==== TEXTO FORNECIDO ====
Sumário:
- Consagração à Sagrada Família (1951).
- Consagração ao Coração Dulcíssimo de Maria (1951).
- Consagração ao Coração Sacratíssimo de Jesus (1952).
- Consagração ao Espírito Santo (1971).
As consagrações pessoais e coletivas – tanto de dioceses e outras instituições religiosas, como de entidades civis – têm uma tradição secular na Igreja Católica. Entre as populares mais enraizadas estão as que são feitas à Santíssima Virgem e ao Sagrado Coração de Jesus. Países inteiros, cidades, igrejas particulares, ordens e congregações religiosas, famílias e lares... e, naturalmente, pessoas singulares, consagraram-se à Virgem Maria, ao Sagrado Coração ou a outras invocações para buscar proteção divina em necessidades específicas. Ao mesmo tempo, esse ato sempre implicou um compromisso com a vida cristã: desde praticar um ato de devoção até identificar a própria vida com o significado espiritual daquela consagração específica, buscando um efeito duradouro e conformador da própria espiritualidade. Por essa razão, as consagrações costumam ser renovadas periodicamente, muitas vezes anualmente ou em aniversários específicos.
O Opus Dei foi consagrado pelo seu fundador em quatro ocasiões: à Sagrada Família (1951), ao Coração Dulcíssimo de Maria (1951), ao Coração Sacratíssimo de Jesus (1952) e ao Espírito Santo (1971). Nos diferentes casos, São Josemaria tomou essa iniciativa para pedir auxílio divino perante necessidades específicas. Ao mesmo tempo, essas consagrações – e a indicação de que fossem renovadas ano após ano – serviram ao fundador para reforçar certos aspetos da vida de piedade dos membros do Opus Dei.
1. Consagração à Sagrada Família (1951)
==== ITENS DO CONJUNTO ====
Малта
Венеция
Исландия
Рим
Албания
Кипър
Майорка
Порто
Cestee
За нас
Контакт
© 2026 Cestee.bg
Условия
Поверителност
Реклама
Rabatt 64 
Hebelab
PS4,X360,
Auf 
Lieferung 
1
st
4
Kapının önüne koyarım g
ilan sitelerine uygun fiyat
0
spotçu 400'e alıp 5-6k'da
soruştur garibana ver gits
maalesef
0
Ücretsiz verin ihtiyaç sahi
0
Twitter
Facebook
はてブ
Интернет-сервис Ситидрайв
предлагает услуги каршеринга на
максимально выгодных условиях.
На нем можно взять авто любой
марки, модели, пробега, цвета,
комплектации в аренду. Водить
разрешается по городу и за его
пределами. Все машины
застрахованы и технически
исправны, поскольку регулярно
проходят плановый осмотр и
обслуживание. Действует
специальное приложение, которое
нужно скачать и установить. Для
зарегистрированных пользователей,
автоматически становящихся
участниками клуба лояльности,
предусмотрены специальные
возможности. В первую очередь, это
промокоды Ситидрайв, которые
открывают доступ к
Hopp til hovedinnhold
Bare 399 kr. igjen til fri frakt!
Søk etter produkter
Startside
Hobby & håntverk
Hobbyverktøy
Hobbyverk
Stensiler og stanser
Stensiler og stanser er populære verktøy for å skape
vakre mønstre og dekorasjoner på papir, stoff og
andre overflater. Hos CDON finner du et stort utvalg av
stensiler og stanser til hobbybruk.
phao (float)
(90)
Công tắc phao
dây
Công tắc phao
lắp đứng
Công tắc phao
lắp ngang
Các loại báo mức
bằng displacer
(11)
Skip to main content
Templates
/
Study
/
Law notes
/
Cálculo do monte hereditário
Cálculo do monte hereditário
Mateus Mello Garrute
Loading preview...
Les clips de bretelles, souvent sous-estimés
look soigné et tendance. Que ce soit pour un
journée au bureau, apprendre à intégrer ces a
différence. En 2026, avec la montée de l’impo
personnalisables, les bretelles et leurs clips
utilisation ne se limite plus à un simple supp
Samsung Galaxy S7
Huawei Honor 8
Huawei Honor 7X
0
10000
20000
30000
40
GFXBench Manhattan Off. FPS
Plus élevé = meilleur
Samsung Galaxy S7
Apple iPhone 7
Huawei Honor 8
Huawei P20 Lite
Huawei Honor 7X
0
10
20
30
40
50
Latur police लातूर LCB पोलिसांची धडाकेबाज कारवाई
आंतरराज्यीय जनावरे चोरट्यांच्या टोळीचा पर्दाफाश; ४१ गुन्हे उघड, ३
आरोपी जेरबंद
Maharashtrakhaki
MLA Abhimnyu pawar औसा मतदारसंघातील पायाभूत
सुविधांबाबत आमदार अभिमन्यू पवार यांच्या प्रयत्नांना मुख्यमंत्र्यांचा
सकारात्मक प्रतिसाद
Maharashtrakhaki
====
- _REQUISITOS DA TAREFA_
Repita na íntegra, sem qualquer alteração, o texto sobre as consagrações do Opus Dei. Os itens não fazem falta para nada.

- _A SUA RESPOSTA_
Sumário:
- Consagração à Sagrada Família (1951).
- Consagração ao Coração Dulcíssimo de Maria (1951).
- Consagração ao Coração Sacratíssimo de Jesus (1952).
- Consagração ao Espírito Santo (1971).
As consagrações pessoais e coletivas – tanto de dioceses e outras instituições religiosas, como de entidades civis – têm uma tradição secular na Igreja Católica. Entre as populares mais enraizadas estão as que são feitas à Santíssima Virgem e ao Sagrado Coração de Jesus. Países inteiros, cidades, igrejas particulares, ordens e congregações religiosas, famílias e lares... e, naturalmente, pessoas singulares, consagraram-se à Virgem Maria, ao Sagrado Coração ou a outras invocações para buscar proteção divina em necessidades específicas. Ao mesmo tempo, esse ato sempre implicou um compromisso com a vida cristã: desde praticar um ato de devoção até identificar a própria vida com o significado espiritual daquela consagração específica, buscando um efeito duradouro e conformador da própria espiritualidade. Por essa razão, as consagrações costumam ser renovadas periodicamente, muitas vezes anualmente ou em aniversários específicos.
O Opus Dei foi consagrado pelo seu fundador em quatro ocasiões: à Sagrada Família (1951), ao Coração Dulcíssimo de Maria (1951), ao Coração Sacratíssimo de Jesus (1952) e ao Espírito Santo (1971). Nos diferentes casos, São Josemaria tomou essa iniciativa para pedir auxílio divino perante necessidades específicas. Ao mesmo tempo, essas consagrações – e a indicação de que fossem renovadas ano após ano – serviram ao fundador para reforçar certos aspetos da vida de piedade dos membros do Opus Dei.
1. Consagração à Sagrada Família (1951)